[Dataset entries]
**********

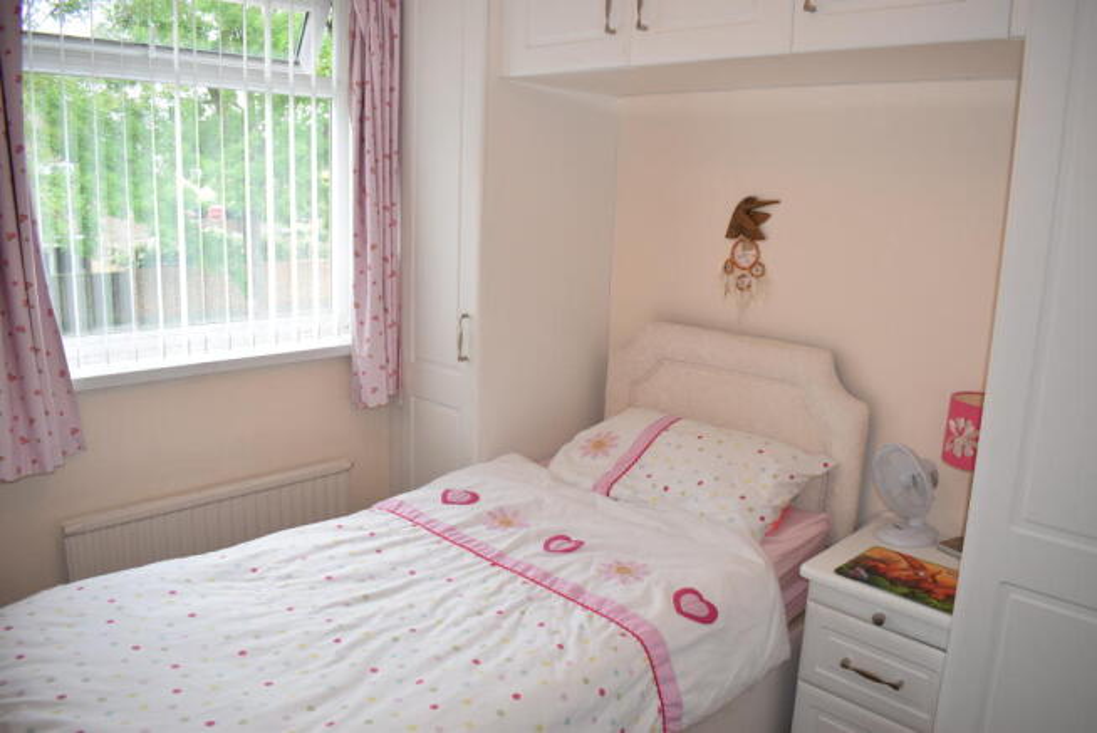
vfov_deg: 48.0
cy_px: 366
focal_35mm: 27
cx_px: 548
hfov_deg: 67.3
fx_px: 823
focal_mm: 18
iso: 800
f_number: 5
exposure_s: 1/160
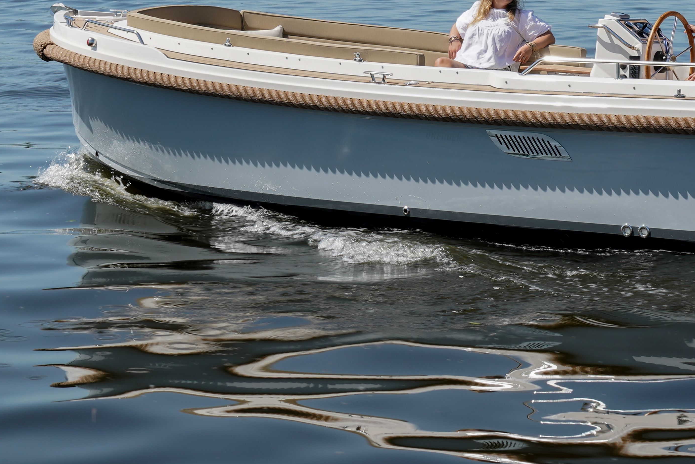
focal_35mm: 120
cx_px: 521
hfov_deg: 17.0
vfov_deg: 11.3
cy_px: 37
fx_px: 2317
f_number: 13
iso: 125
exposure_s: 1/125
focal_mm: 56
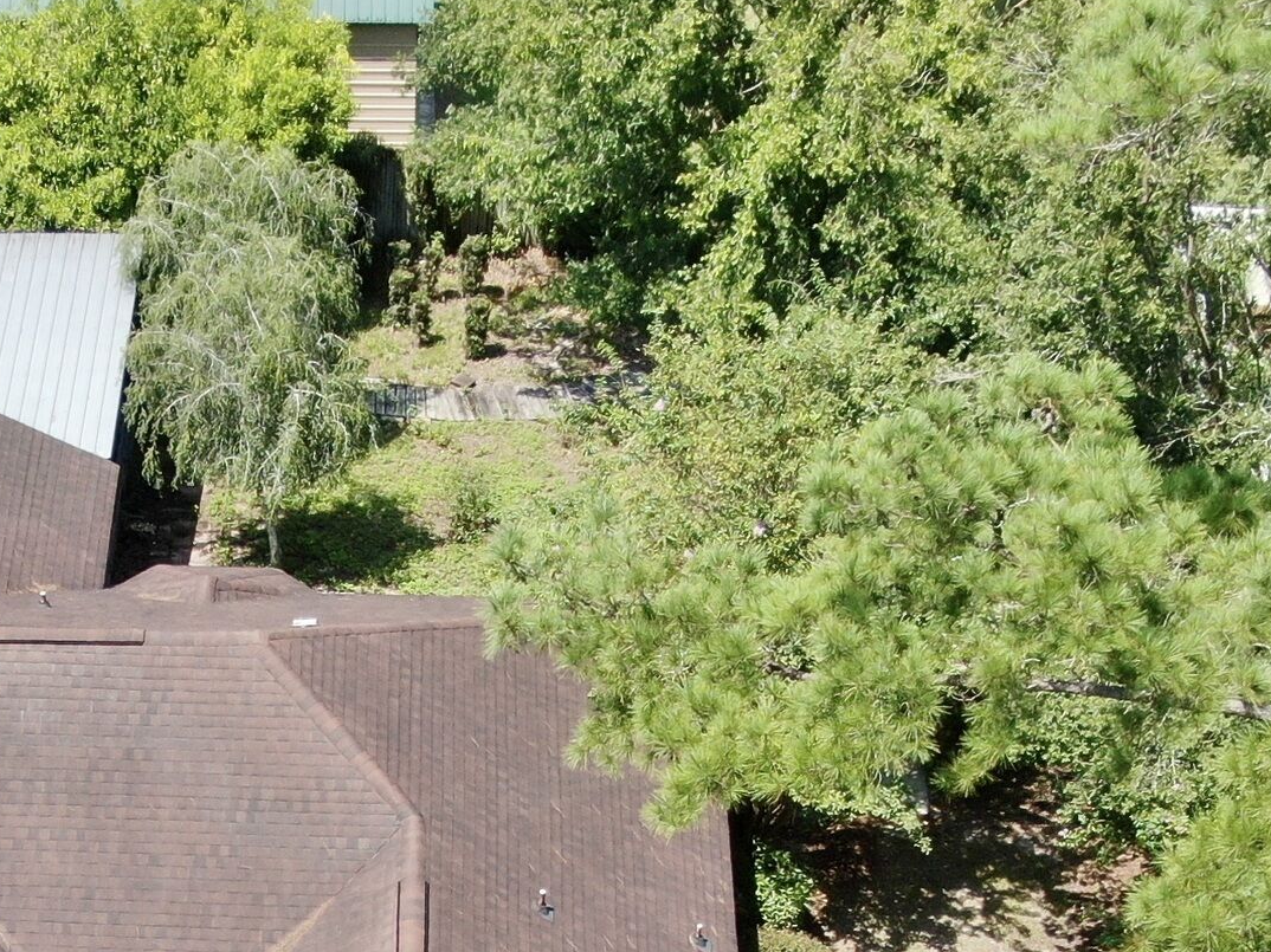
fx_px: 3781
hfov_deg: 18.9
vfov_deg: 13.8
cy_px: 1218
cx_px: 209
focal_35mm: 103
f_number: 3.3
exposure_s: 1/500
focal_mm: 6.21
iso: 100
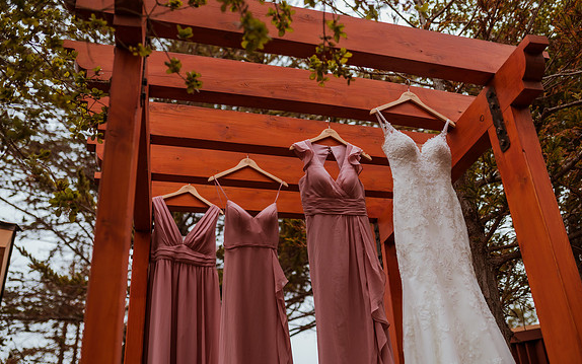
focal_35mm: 36
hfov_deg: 54.0
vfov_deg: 35.3
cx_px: 293
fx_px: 571
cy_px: 170
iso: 100
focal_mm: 35
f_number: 2.2
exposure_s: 1/1600
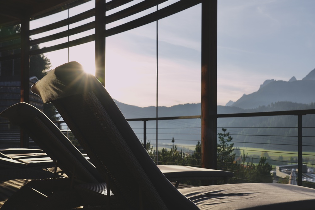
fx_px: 324
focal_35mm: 37
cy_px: 105
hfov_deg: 51.9
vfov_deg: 36.0
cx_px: 158
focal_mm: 37
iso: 100
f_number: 10
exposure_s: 1/160
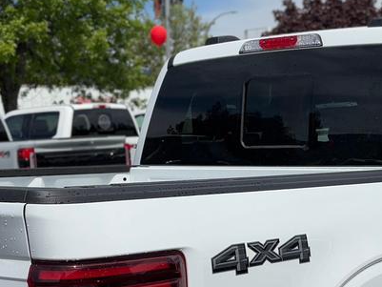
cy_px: 218
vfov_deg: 17.7
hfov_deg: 23.3
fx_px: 916
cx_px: 289
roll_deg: +1.2
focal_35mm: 83
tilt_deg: -3.7
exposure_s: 1/6329
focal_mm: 5.96
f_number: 1.6
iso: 50
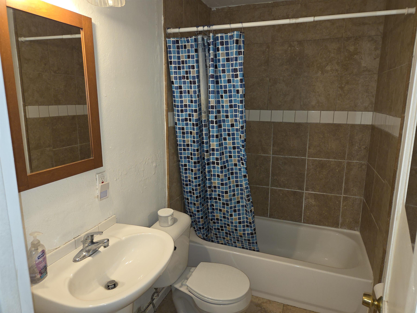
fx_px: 277
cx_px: 208
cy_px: 156
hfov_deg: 73.9
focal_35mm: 23
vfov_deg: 58.9
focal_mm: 5.4
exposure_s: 1/60
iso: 125
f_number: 1.8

**********

- Task goal -
Copy the entries exactly. No pictures.

- Result of this task -
vfov_deg: 48.0
cy_px: 366
focal_35mm: 27
cx_px: 548
hfov_deg: 67.3
fx_px: 823
focal_mm: 18
iso: 800
f_number: 5
exposure_s: 1/160
focal_35mm: 120
cx_px: 521
hfov_deg: 17.0
vfov_deg: 11.3
cy_px: 37
fx_px: 2317
f_number: 13
iso: 125
exposure_s: 1/125
focal_mm: 56
fx_px: 3781
hfov_deg: 18.9
vfov_deg: 13.8
cy_px: 1218
cx_px: 209
focal_35mm: 103
f_number: 3.3
exposure_s: 1/500
focal_mm: 6.21
iso: 100
focal_35mm: 36
hfov_deg: 54.0
vfov_deg: 35.3
cx_px: 293
fx_px: 571
cy_px: 170
iso: 100
focal_mm: 35
f_number: 2.2
exposure_s: 1/1600
fx_px: 324
focal_35mm: 37
cy_px: 105
hfov_deg: 51.9
vfov_deg: 36.0
cx_px: 158
focal_mm: 37
iso: 100
f_number: 10
exposure_s: 1/160
cy_px: 218
vfov_deg: 17.7
hfov_deg: 23.3
fx_px: 916
cx_px: 289
roll_deg: +1.2
focal_35mm: 83
tilt_deg: -3.7
exposure_s: 1/6329
focal_mm: 5.96
f_number: 1.6
iso: 50
fx_px: 277
cx_px: 208
cy_px: 156
hfov_deg: 73.9
focal_35mm: 23
vfov_deg: 58.9
focal_mm: 5.4
exposure_s: 1/60
iso: 125
f_number: 1.8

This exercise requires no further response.